The easiest – and safest – source of startup capital is a savings account. This is your money, so you won’t pay interest on it and nobody will be hassling you for a repayment. However, decimating your savings account is not always a good idea, so make sure you leave some spare cash in reserve, just in case.
Friends and Family Loan
Is your idea amazing? If you are convinced that your idea is guaranteed to be successful, have courage in your convictions and approach family and friends to invest in the business. Only ask those who can afford to invest their spare cash. After all, if the business fails, do you really want to be responsible for Aunt Enid losing her family home?
Make sure you agree on terms and conditions for the loan, for example, any interest payable and whether the person gets a share of the business in return for their investment. Have a loan agreement drawn up by an attorney.
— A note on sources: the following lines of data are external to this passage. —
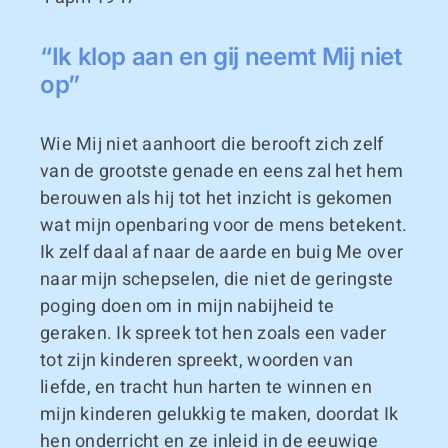
“Ik klop aan en gij neemt Mij niet
op”
Wie Mij niet aanhoort die berooft zich zelf
van de grootste genade en eens zal het hem
berouwen als hij tot het inzicht is gekomen
wat mijn openbaring voor de mens betekent.
Ik zelf daal af naar de aarde en buig Me over
naar mijn schepselen, die niet de geringste
poging doen om in mijn nabijheid te
geraken. Ik spreek tot hen zoals een vader
tot zijn kinderen spreekt, woorden van
liefde, en tracht hun harten te winnen en
mijn kinderen gelukkig te maken, doordat Ik
hen onderricht en ze inleid in de eeuwige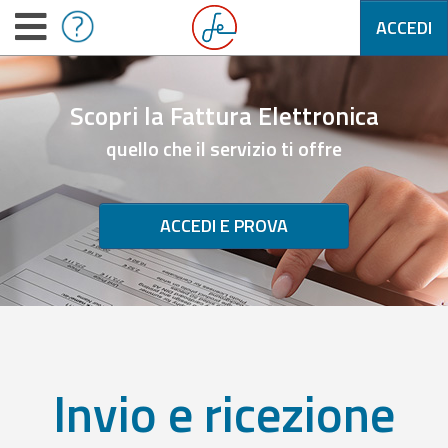
ACCEDI
Scopri la Fattura Elettronica
quello che il servizio ti offre
ACCEDI E PROVA
Invio e ricezione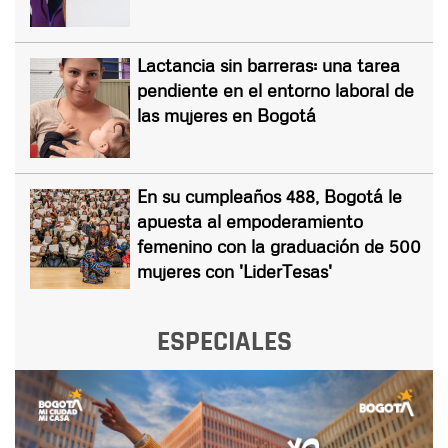
Lactancia sin barreras: una tarea
pendiente en el entorno laboral de
las mujeres en Bogotá
En su cumpleaños 488, Bogotá le
apuesta al empoderamiento
femenino con la graduación de 500
mujeres con 'LiderTesas'
ESPECIALES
If you don’t need much money to set up your business, you could get away with using a credit card or two. Be aware, however, that credit cards are an expensive way to borrow money, so make sure you can afford the repayments.
Re-Mortgage Your Home
Do you have equity in your home? If so, tap into some of that equity by using your home as a line of credit. Re-mortgaging releases equity, which can be used for anything, including financing a business startup. This is a relatively cheap way to finance a business, but it can be risky – if the business fails and you can’t make the debt repayments, the lender might foreclose on your home and leave you homeless.
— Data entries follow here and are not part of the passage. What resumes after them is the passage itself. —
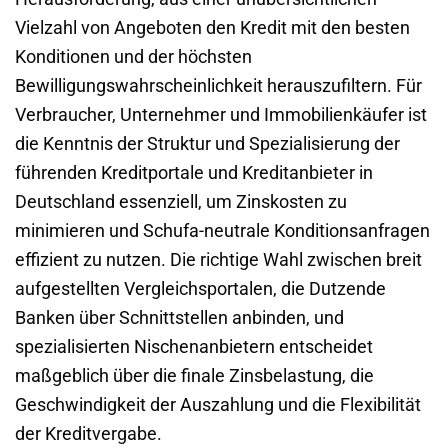
Vielzahl von Angeboten den Kredit mit den besten
Konditionen und der höchsten
Bewilligungswahrscheinlichkeit herauszufiltern. Für
Verbraucher, Unternehmer und Immobilienkäufer ist
die Kenntnis der Struktur und Spezialisierung der
führenden Kreditportale und Kreditanbieter in
Deutschland essenziell, um Zinskosten zu
minimieren und Schufa-neutrale Konditionsanfragen
effizient zu nutzen. Die richtige Wahl zwischen breit
aufgestellten Vergleichsportalen, die Dutzende
Banken über Schnittstellen anbinden, und
spezialisierten Nischenanbietern entscheidet
maßgeblich über die finale Zinsbelastung, die
Geschwindigkeit der Auszahlung und die Flexibilität
der Kreditvergabe.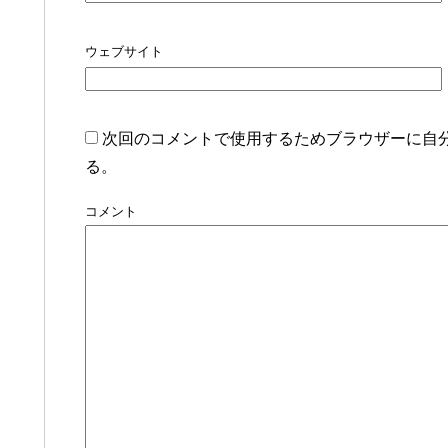
ウェブサイト
次回のコメントで使用するためブラウザーに自
る。
コメント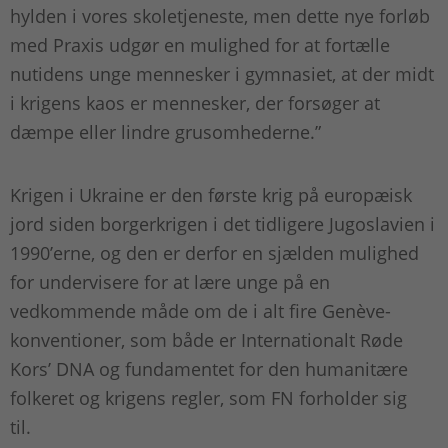
hylden i vores skoletjeneste, men dette nye forløb
med Praxis udgør en mulighed for at fortælle
nutidens unge mennesker i gymnasiet, at der midt
i krigens kaos er mennesker, der forsøger at
dæmpe eller lindre grusomhederne.”
Krigen i Ukraine er den første krig på europæisk
jord siden borgerkrigen i det tidligere Jugoslavien i
1990’erne, og den er derfor en sjælden mulighed
for undervisere for at lære unge på en
vedkommende måde om de i alt fire Genève-
konventioner, som både er Internationalt Røde
Kors’ DNA og fundamentet for den humanitære
folkeret og krigens regler, som FN forholder sig
til.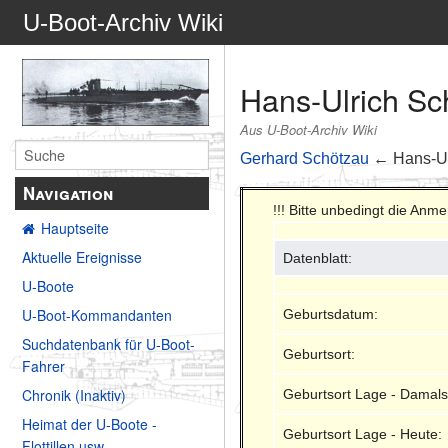
U-Boot-Archiv Wiki
Hans-Ulrich Sc
Aus U-Boot-Archiv Wiki
Gerhard Schötzau
← Hans-Ul
Navigation
!!! Bitte unbedingt die Anm
Hauptseite
Aktuelle Ereignisse
Datenblatt:
U-Boote
U-Boot-Kommandanten
Geburtsdatum:
Suchdatenbank für U-Boot-
Geburtsort:
Fahrer
Chronik (Inaktiv)
Geburtsort Lage - Damals
Heimat der U-Boote -
Geburtsort Lage - Heute:
Flottillen usw.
Businesses loans are a traditional way of financing a startup. Have a chat with your bank manager and see what terms they are offering. You will be expected to produce a business plan first, so make sure you know exactly how much money you need and be prepared to justify every last dollar. You can also find unsecured business loans from Lending Express and other online lenders.
Crowdfunding is a modern way to raise money for a business. With crowdfunding, you ask the public to invest in the business in return for products or a share of the business. Your pitch will need to be compelling to attract support, but great ideas often do very well on crowdfunding sites.
Your final option is to find an experienced investor looking to help a startup. They hand over money and act as a mentor in return or a share of the profits or business.
It is also worth checking to see if your startup qualifies grant funding from the government or a charitable foundation.